A Unified Architecture for Flexible Inference

NVIDIA's Nemotron-Labs-Diffusion (NLD) introduces a model family that supports three distinct decoding modes using the same underlying weights. By training on a joint objective—combining standard autoregressive (AR) next-token prediction with block-wise diffusion denoising—the model eliminates the need for separate architectures for different deployment scenarios.

  • AR Mode: Standard left-to-right generation, optimized for high-concurrency cloud environments.
  • Diffusion Mode: Denoises multiple tokens in parallel within fixed-length blocks, allowing for an adjustable accuracy-throughput tradeoff.
  • Self-Speculation Mode: Uses the diffusion pathway to draft candidate tokens and the AR pathway to verify them in a single forward pass, requiring no auxiliary draft models.

Training and Performance Gains

The model uses a two-stage training process: an initial 1 trillion tokens for AR priors, followed by 300 billion tokens using a joint AR-diffusion objective (α = 0.3). This training strategy yields a 16.05% average accuracy improvement over the baseline.

In self-speculation mode, the 8B parameter model achieves 5.99x tokens-per-forward (TPF) with accuracy comparable to standard AR models. Performance is further enhanced by a LoRA adapter targeting the attention module's o_proj layer, which increases average acceptance length from 5.46 to 6.82 tokens per draft step.

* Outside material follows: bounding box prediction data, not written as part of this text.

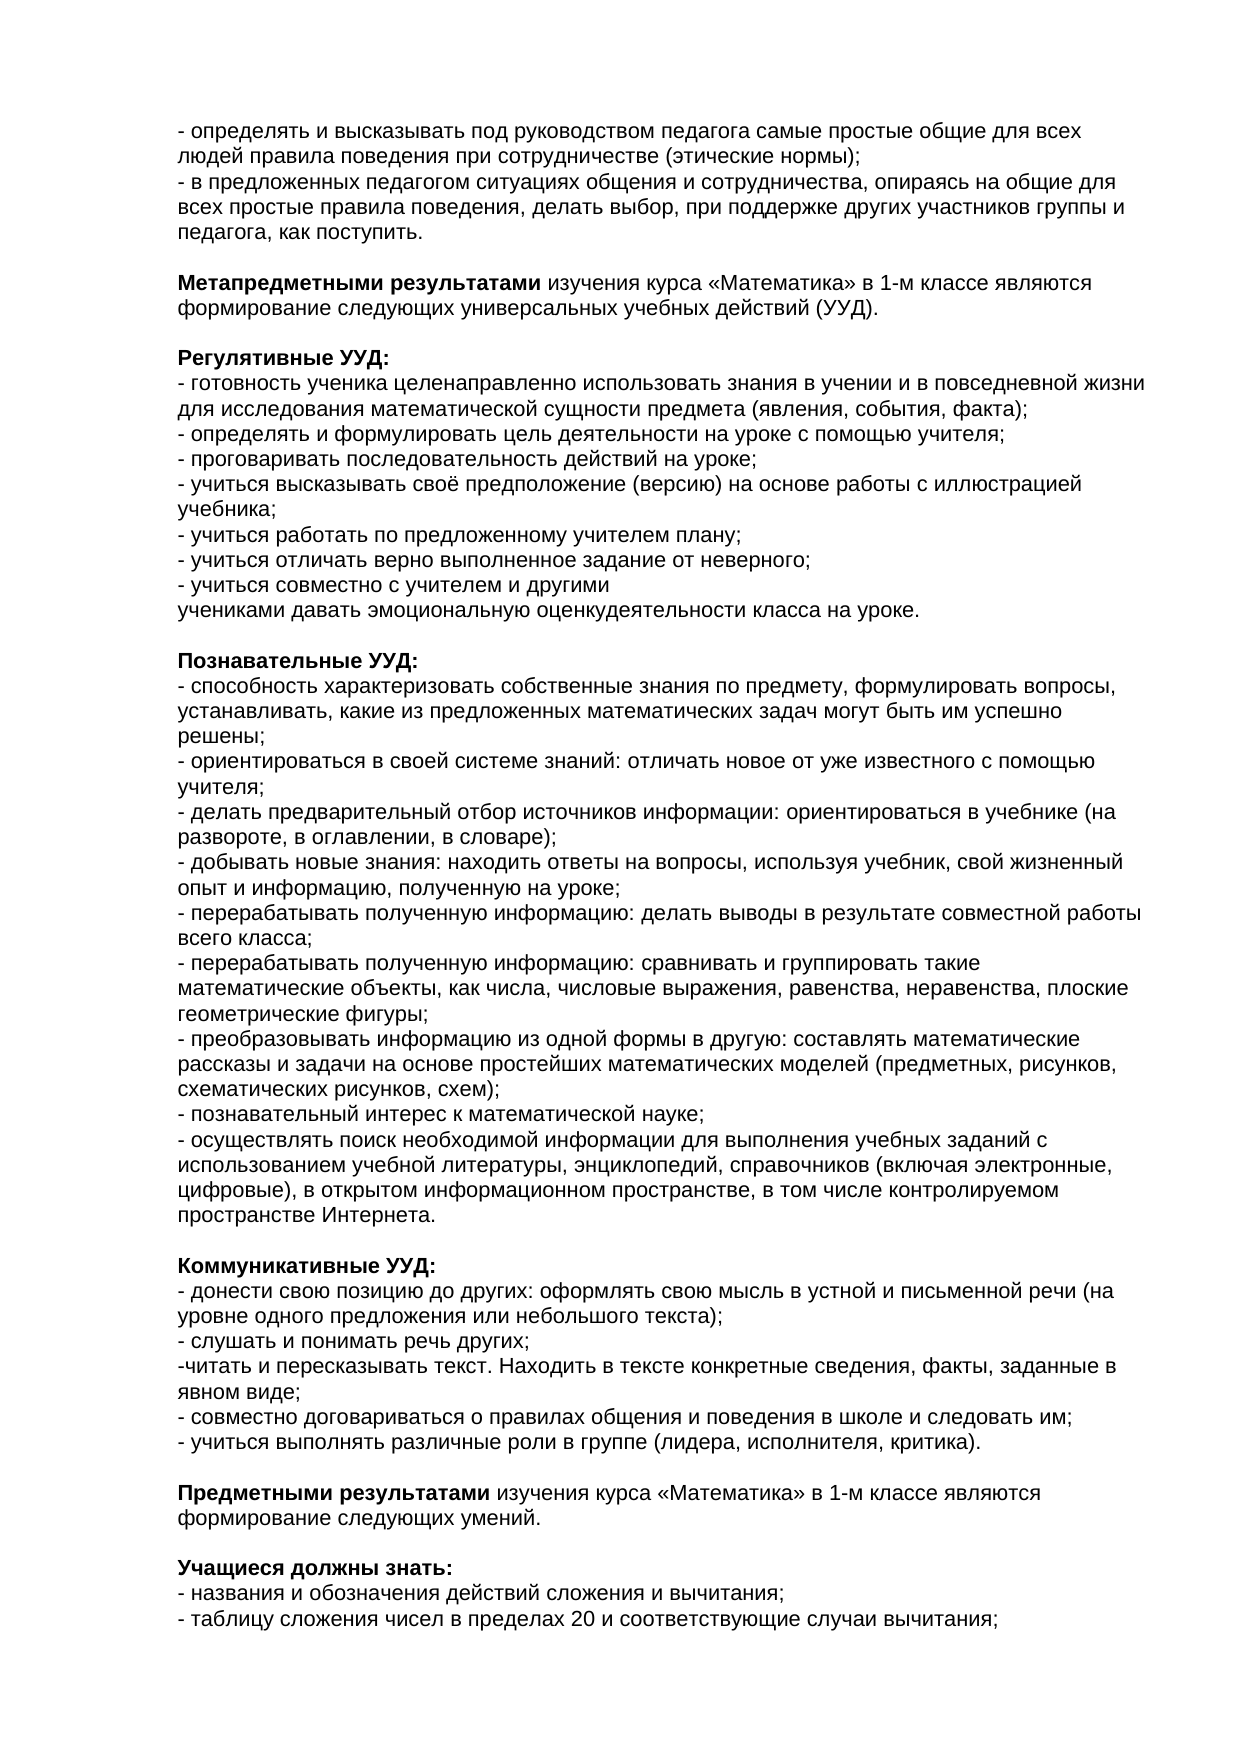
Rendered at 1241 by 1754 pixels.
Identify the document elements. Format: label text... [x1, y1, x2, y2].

text - перерабатывать полученную информацию: сравнивать и группировать такие математические объекты, как числа, числовые выражения, равенства, неравенства, плоские геометрические фигуры; [177, 950, 1152, 1026]
text - делать предварительный отбор источников информации: ориентироваться в учебнике (на развороте, в оглавлении, в словаре); [177, 799, 1152, 849]
text - таблицу сложения чисел в пределах 20 и соответствующие случаи вычитания; [177, 1605, 1152, 1631]
text - учиться выполнять различные роли в группе (лидера, исполнителя, критика). [177, 1429, 1152, 1454]
text - осуществлять поиск необходимой информации для выполнения учебных заданий с использованием учебной литературы, энциклопедий, справочников (включая электронные, цифровые), в открытом информационном пространстве, в том числе контролируемом пространстве Интернета. [177, 1126, 1152, 1227]
text Предметными результатами изучения курса «Математика» в 1-м классе являются формирование следующих умений. [177, 1479, 1152, 1530]
text - познавательный интерес к математической науке; [177, 1101, 1152, 1126]
text - названия и обозначения действий сложения и вычитания; [177, 1580, 1152, 1605]
text - готовность ученика целенаправленно использовать знания в учении и в повседневной жизни для исследования математической сущности предмета (явления, события, факта); [177, 370, 1152, 421]
text - учиться совместно с учителем и другими учениками давать эмоциональную оценкудеятельности класса на уроке. [177, 572, 1152, 622]
text -читать и пересказывать текст. Находить в тексте конкретные сведения, факты, заданные в явном виде; [177, 1353, 1152, 1404]
text Познавательные УУД: [177, 647, 1152, 673]
text - преобразовывать информацию из одной формы в другую: составлять математические рассказы и задачи на основе простейших математических моделей (предметных, рисунков, схематических рисунков, схем); [177, 1026, 1152, 1101]
text Коммуникативные УУД: [177, 1252, 1152, 1278]
text - определять и высказывать под руководством педагога самые простые общие для всех людей правила поведения при сотрудничестве (этические нормы); [177, 118, 1152, 168]
text Регулятивные УУД: [177, 345, 1152, 370]
text - определять и формулировать цель деятельности на уроке с помощью учителя; [177, 421, 1152, 446]
text Метапредметными результатами изучения курса «Математика» в 1-м классе являются формирование следующих универсальных учебных действий (УУД). [177, 269, 1152, 320]
text - способность характеризовать собственные знания по предмету, формулировать вопросы, устанавливать, какие из предложенных математических задач могут быть им успешно решены; [177, 673, 1152, 748]
text - слушать и понимать речь других; [177, 1328, 1152, 1353]
text - добывать новые знания: находить ответы на вопросы, используя учебник, свой жизненный опыт и информацию, полученную на уроке; [177, 849, 1152, 899]
text - перерабатывать полученную информацию: делать выводы в результате совместной работы всего класса; [177, 899, 1152, 950]
text - учиться высказывать своё предположение (версию) на основе работы с иллюстрацией учебника; [177, 471, 1152, 521]
text - в предложенных педагогом ситуациях общения и сотрудничества, опираясь на общие для всех простые правила поведения, делать выбор, при поддержке других участников группы и педагога, как поступить. [177, 168, 1152, 244]
text - учиться отличать верно выполненное задание от неверного; [177, 547, 1152, 572]
text - проговаривать последовательность действий на уроке; [177, 446, 1152, 471]
text - учиться работать по предложенному учителем плану; [177, 521, 1152, 547]
text Учащиеся должны знать: [177, 1555, 1152, 1580]
text - ориентироваться в своей системе знаний: отличать новое от уже известного с помощью учителя; [177, 748, 1152, 799]
text - донести свою позицию до других: оформлять свою мысль в устной и письменной речи (на уровне одного предложения или небольшого текста); [177, 1278, 1152, 1328]
text - совместно договариваться о правилах общения и поведения в школе и следовать им; [177, 1404, 1152, 1429]
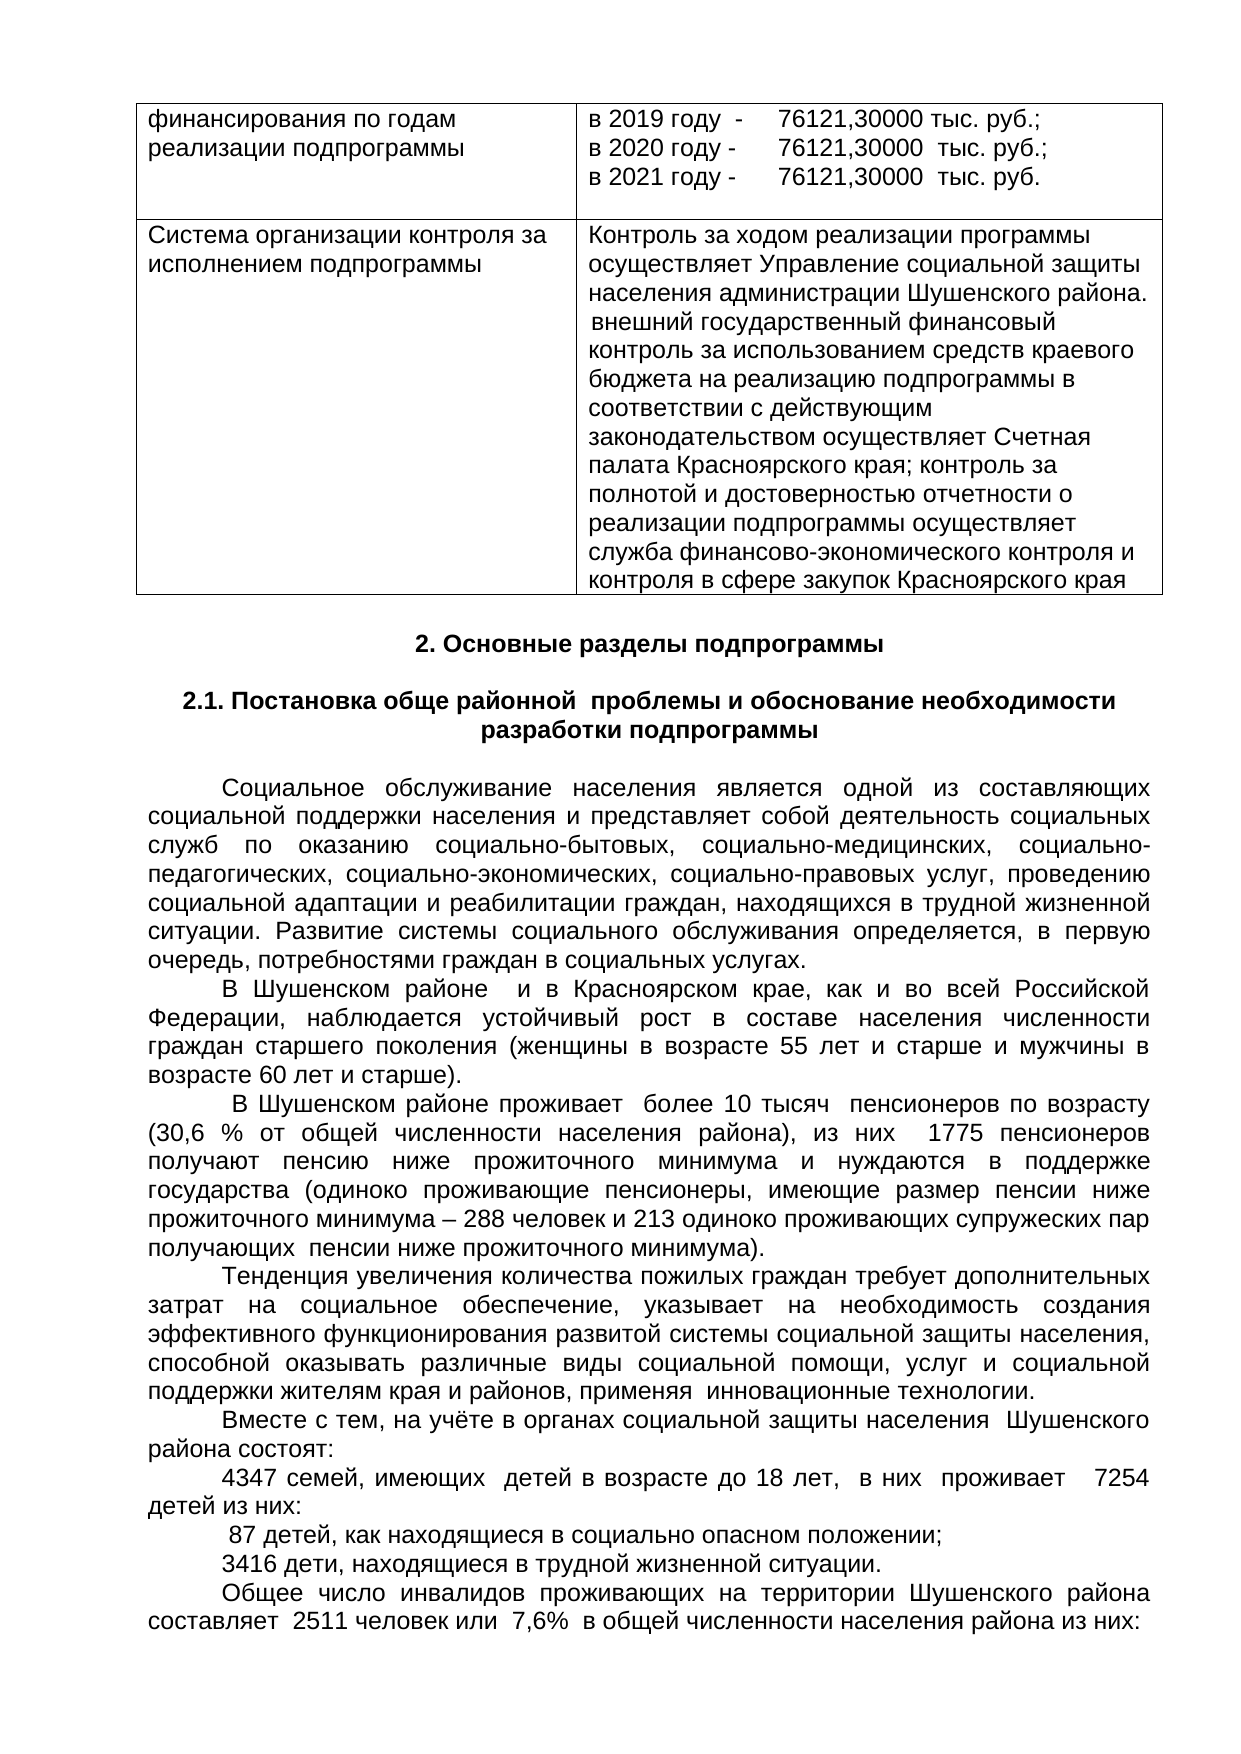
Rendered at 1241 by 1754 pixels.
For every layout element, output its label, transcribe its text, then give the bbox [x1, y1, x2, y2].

text Социальное обслуживание населения является одной из составляющих социальной поддержки населения и представляет собой деятельность социальных служб по оказанию социально-бытовых, социально-медицинских, социально-педагогических, социально-экономических, социально-правовых услуг, проведению социальной адаптации и реабилитации граждан, находящихся в трудной жизненной ситуации. Развитие системы социального обслуживания определяется, в первую очередь, потребностями граждан в социальных услугах. [148, 772, 1152, 974]
table_cell Система организации контроля за исполнением подпрограммы [137, 220, 576, 594]
text 2.1. Постановка обще районной проблемы и обоснование необходимости разработки подпрограммы [148, 686, 1152, 744]
text 3416 дети, находящиеся в трудной жизненной ситуации. [148, 1549, 1152, 1577]
text 2. Основные разделы подпрограммы [148, 629, 1152, 657]
text 87 детей, как находящиеся в социально опасном положении; [148, 1520, 1152, 1549]
table_cell Контроль за ходом реализации программы осуществляет Управление социальной защиты населения администрации Шушенского района. внешний государственный финансовый контроль за использованием средств краевого бюджета на реализацию подпрограммы в соответствии с действующим законодательством осуществляет Счетная палата Красноярского края; контроль за полнотой и достоверностью отчетности о реализации подпрограммы осуществляет служба финансово-экономического контроля и контроля в сфере закупок Красноярского края [577, 220, 1162, 594]
text 4347 семей, имеющих детей в возрасте до 18 лет, в них проживает 7254 детей из них: [148, 1462, 1152, 1520]
text Тенденция увеличения количества пожилых граждан требует дополнительных затрат на социальное обеспечение, указывает на необходимость создания эффективного функционирования развитой системы социальной защиты населения, способной оказывать различные виды социальной помощи, услуг и социальной поддержки жителям края и районов, применяя инновационные технологии. [148, 1261, 1152, 1405]
text В Шушенском районе и в Красноярском крае, как и во всей Российской Федерации, наблюдается устойчивый рост в составе населения численности граждан старшего поколения (женщины в возрасте 55 лет и старше и мужчины в возрасте 60 лет и старше). [148, 974, 1152, 1089]
text Вместе с тем, на учёте в органах социальной защиты населения Шушенского района состоят: [148, 1405, 1152, 1462]
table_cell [577, 104, 1162, 219]
text В Шушенском районе проживает более 10 тысяч пенсионеров по возрасту (30,6 % от общей численности населения района), из них 1775 пенсионеров получают пенсию ниже прожиточного минимума и нуждаются в поддержке государства (одиноко проживающие пенсионеры, имеющие размер пенсии ниже прожиточного минимума – 288 человек и 213 одиноко проживающих супружеских пар получающих пенсии ниже прожиточного минимума). [148, 1089, 1152, 1261]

This architecture significantly outperforms existing multi-token prediction (MTP) methods like Eagle3, particularly in structured tasks such as coding and mathematics, where acceptance lengths can exceed 8x.

Deployment and Practical Application

Because the model uses a unified architecture, developers can switch between decoding modes at inference time by changing the attention pattern, without reloading weights. The system is compatible with standard serving frameworks like vLLM and SGLang. For single-user or edge deployment, the LoRA-enhanced self-speculation mode is recommended to maximize throughput, while high-concurrency APIs should continue to utilize standard AR decoding to fully saturate GPU compute resources.